EDF should consider lightening its debt load with asset sales after the government nationalises it. Its Italian gas and power business Edison would be an attractive candidate — if French president Emmanuel Macron can only persuade Italy’s Giorgia Meloni to play nice.
France is in the process of buying out minorities in the struggling nuclear group. EDF will need to solve production outages and build new reactors. And it must do so with €60bn of year-end net debt and income deeply in the red, according to S&P Global estimates.
Despite denials from EDF, the sale timing would be favourable. Both businesses are doing well this year. The power generation arm has 6.4GW of capacity, of which almost 70 per cent is gas-fired and the rest renewable. This unit benefits from electricity prices that, in the first half of 2022, were almost four times higher than the previous year. At 5.5 times expected 2022 ebitda, the business might fetch €4bn.

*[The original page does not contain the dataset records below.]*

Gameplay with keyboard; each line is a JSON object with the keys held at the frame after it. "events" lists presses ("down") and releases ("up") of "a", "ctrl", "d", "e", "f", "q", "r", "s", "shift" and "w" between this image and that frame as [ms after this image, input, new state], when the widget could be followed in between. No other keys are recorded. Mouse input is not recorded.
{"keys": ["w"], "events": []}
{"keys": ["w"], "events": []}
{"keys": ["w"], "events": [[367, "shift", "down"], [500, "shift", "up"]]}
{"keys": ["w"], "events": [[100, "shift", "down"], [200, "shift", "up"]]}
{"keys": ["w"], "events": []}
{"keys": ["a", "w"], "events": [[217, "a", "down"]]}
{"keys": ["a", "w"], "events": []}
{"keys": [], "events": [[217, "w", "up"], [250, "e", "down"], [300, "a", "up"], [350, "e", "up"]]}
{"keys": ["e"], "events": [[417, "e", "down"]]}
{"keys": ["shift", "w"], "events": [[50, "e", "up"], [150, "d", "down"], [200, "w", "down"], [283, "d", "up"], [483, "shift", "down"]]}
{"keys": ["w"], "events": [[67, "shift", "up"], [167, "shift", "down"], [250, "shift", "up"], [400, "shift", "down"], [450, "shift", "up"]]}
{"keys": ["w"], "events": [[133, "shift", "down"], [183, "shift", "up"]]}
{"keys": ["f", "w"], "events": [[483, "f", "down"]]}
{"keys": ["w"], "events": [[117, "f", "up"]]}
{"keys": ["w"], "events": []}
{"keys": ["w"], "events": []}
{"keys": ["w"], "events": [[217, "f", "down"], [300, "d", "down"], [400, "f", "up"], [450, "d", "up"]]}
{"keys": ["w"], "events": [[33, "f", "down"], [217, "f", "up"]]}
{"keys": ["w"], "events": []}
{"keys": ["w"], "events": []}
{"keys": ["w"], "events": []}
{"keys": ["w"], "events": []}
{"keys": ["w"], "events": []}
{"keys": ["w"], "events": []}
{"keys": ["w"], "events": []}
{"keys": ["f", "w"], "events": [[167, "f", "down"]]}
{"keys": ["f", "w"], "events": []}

Edison’s gas business combines storage capacity and a portfolio of gas contracts for supplies from the likes of Qatar, Libya and Algeria. After a 450 per cent year-on-year jump in Italian gas prices, on 6 times projected — bumper — ebitda for this year, the business might be worth €3.5bn. The combined enterprise value, after corporate costs, would reach €7.2bn. That would take a chunk out of EDF’s debt pile.
The flipside is that this price tag makes Edison a big mouthful for industrial or private equity buyers. Moreover, the politics of energy are fraught. Italy’s new government, led by the nationalistic Brothers of Italy party, might balk at France auctioning off a business whose initial purchase Italian politicians resisted.
If EDF did put Edison on the block it would be an interesting test of two propositions. The first is that big-ticket deals are possible amid volatile energy prices and rising debt costs. Also, one wonders whether Italy’s prospective prime minister Meloni would observe passively in the event of a sale.